New test detects whether patients with HIV/ AIDS are infected with even small amounts of drug-resistant forms of the virus
DURHAM, N.C. Detecting whether patients with HIV/AIDS are infected with even small amounts of drug-resistant forms of the virus can be done with a test developed by researchers at Duke University Medical Center.
While other tests only pick up drug-resistant strains when they represent a significant portion of the virus in a person’s bloodstream, the test developed at Duke may enable doctors to more accurately predict which medicines will work for patients and which drugs will ultimately fail.
“This can be huge,” said Dr. Feng Gao, a Duke HIV/AIDS researcher and co-author of the article published online Sunday in the journal Nature Methods.
So far, the test has been used for research purposes only. Duke is seeking patents that will enable it to develop a diagnostic screening for future commercial use.

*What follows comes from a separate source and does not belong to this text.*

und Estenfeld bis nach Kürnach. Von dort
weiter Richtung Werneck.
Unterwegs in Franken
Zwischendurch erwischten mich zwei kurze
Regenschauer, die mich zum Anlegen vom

A private industry backer is still needed, along with other studies that demonstrate the process helps improve treatment outcome.

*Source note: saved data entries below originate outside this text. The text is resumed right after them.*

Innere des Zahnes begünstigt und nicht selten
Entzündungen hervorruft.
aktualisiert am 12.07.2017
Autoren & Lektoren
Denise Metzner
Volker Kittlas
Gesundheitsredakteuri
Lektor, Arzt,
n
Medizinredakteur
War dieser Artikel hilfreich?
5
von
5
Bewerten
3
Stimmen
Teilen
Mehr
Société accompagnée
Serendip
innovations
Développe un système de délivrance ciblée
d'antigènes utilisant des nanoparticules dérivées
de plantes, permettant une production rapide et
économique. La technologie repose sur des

Duke’s new test comes amid rising evidence that HIV drug-resistance is a problem, even among patients who have never been treated with antiretroviral drugs. Studies have found that 15 percent or more of patients newly diagnosed with HIV harbor drug-resistant strains of the virus.
“A lot of questions are still unanswered, but it’s an important step forward,” said Dr. Peter Leone, an HIV/AIDS doctor at the University of North Carolina at Chapel Hill and medical director of the state’s HIV prevention branch.

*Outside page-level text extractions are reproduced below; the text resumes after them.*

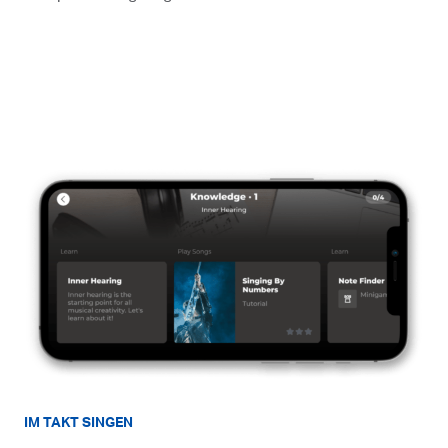
IM TAKT SINGEN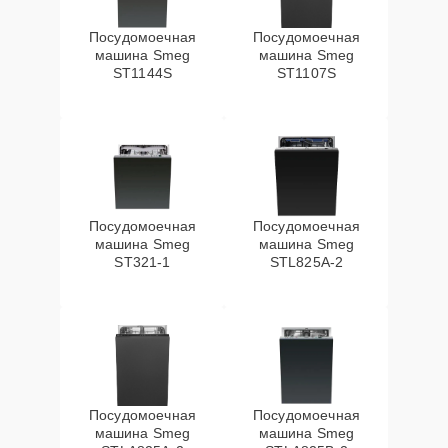
Посудомоечная
Посудомоечная
машина Smeg
машина Smeg
ST1144S
ST1107S
Посудомоечная
Посудомоечная
машина Smeg
машина Smeg
ST321-1
STL825A-2
Посудомоечная
Посудомоечная
машина Smeg
машина Smeg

If the test pans out, Leone said, it would “improve the odds that the first course of treatment is going to be successful.”
Even the less sensitive tests available now are helpful in avoiding treatment pitfalls, said Dr. Charles Hicks, a Duke infectious disease specialist who treats patients with HIV/AIDS and is co-author on the journal article.
He says a common mutant strain picked up by such tests resists one of the first-line treatments for HIV, and if patients test positive for that type of drug-resistant strain, doctors know to prescribe other medicines.
“It makes you choose a totally different treatment path,” Hicks said.
Duke’s test is more sensitive and detects resistant strains that make up less than 1 percent of the virus circulating in the patient’s blood. With existing tests, drug-resistant HIV strains are picked up only if they make up 20 percent or more of the total virus in the patient’s system.
“Even if you don’t see resistance, you can’t be sure that it’s not really there,” Hicks said. “That’s a huge problem.”
This article appeared in the Dallas Voice print edition, January 12, 2006.